### EXERCISE GOAL
Repeat the listing below from the line containing "Information about the" down to the line containing "Filetype: MP3 - Size: 52.25MB", both included, and leave the pictures out.

### RECORDS PROVIDED
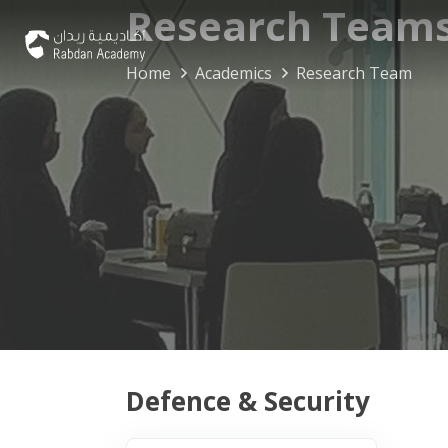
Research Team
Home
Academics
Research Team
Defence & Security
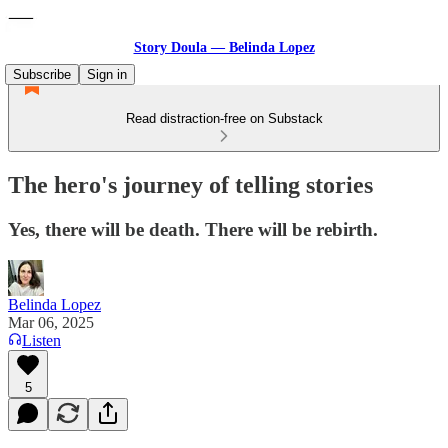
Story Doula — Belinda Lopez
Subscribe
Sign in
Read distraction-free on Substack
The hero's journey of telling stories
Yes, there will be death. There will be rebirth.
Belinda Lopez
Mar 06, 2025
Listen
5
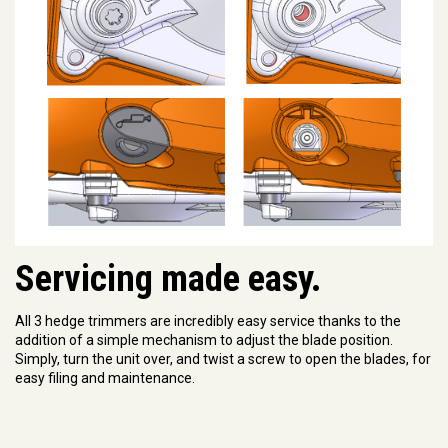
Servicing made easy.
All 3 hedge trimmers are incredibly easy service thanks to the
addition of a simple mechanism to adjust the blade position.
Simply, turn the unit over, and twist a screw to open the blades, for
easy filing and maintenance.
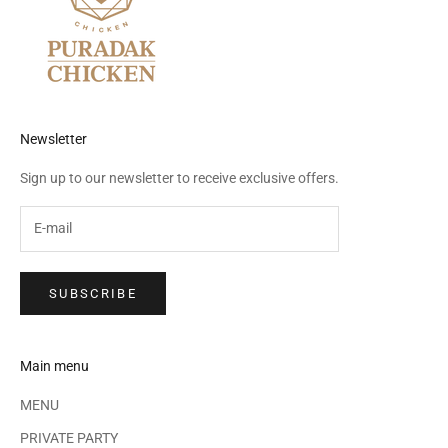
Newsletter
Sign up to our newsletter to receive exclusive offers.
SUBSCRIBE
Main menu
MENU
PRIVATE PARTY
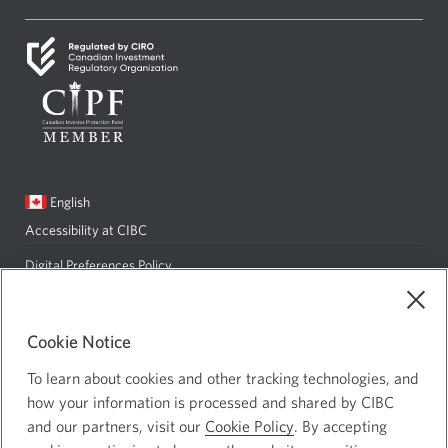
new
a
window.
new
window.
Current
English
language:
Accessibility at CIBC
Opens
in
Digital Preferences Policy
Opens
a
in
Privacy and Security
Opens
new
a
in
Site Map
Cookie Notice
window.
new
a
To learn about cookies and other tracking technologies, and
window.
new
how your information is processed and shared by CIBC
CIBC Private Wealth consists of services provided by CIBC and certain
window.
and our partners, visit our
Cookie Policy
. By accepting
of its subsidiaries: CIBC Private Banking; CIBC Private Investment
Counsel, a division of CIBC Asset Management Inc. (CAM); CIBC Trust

--

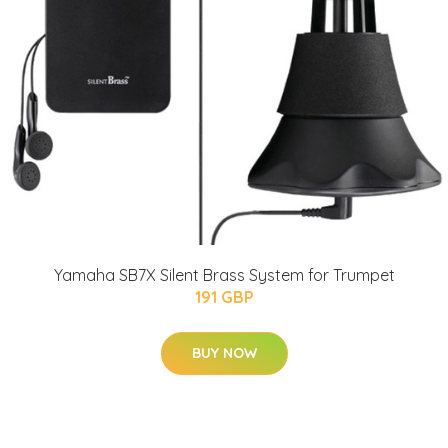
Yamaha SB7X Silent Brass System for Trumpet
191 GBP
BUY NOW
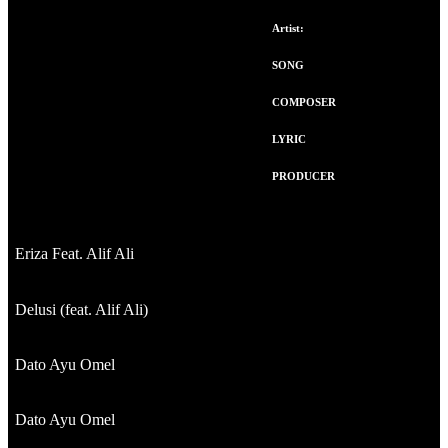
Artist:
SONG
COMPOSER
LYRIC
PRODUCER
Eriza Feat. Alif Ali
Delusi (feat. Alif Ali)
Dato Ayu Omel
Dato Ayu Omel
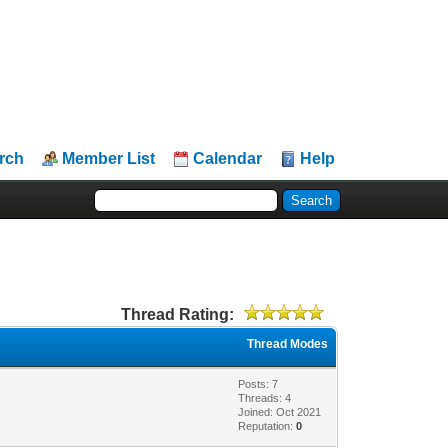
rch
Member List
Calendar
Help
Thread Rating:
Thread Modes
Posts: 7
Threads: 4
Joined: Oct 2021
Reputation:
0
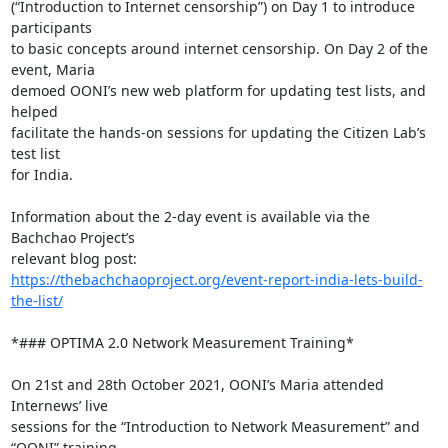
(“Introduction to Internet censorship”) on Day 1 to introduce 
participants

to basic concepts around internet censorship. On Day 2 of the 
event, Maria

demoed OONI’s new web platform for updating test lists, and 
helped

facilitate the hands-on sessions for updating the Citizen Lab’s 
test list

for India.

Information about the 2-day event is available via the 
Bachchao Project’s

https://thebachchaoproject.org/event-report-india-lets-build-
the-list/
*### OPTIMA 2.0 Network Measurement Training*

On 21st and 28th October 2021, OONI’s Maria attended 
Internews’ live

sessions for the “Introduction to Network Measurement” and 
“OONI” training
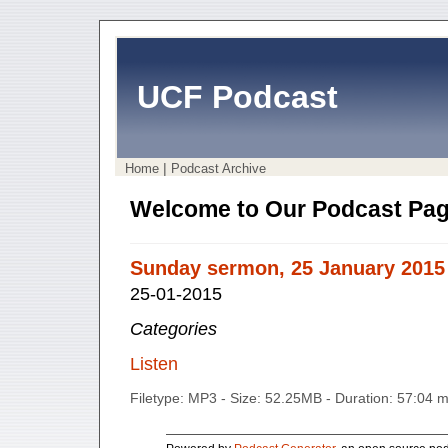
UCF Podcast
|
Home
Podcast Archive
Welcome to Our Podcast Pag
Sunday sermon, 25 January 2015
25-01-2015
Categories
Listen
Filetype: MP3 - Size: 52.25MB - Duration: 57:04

### SOLUTION TO THIS TASK
Information about the 2-day event is available via the 
Bachchao Project’s

https://thebachchaoproject.org/event-report-india-lets-build-
the-list/
*### OPTIMA 2.0 Network Measurement Training*

On 21st and 28th October 2021, OONI’s Maria attended 
Internews’ live

sessions for the “Introduction to Network Measurement” and 
“OONI” training
UCF Podcast
|
Home
Podcast Archive
Welcome to Our Podcast Pag
Sunday sermon, 25 January 2015
25-01-2015
Categories
Listen
Filetype: MP3 - Size: 52.25MB - Duration: 57:04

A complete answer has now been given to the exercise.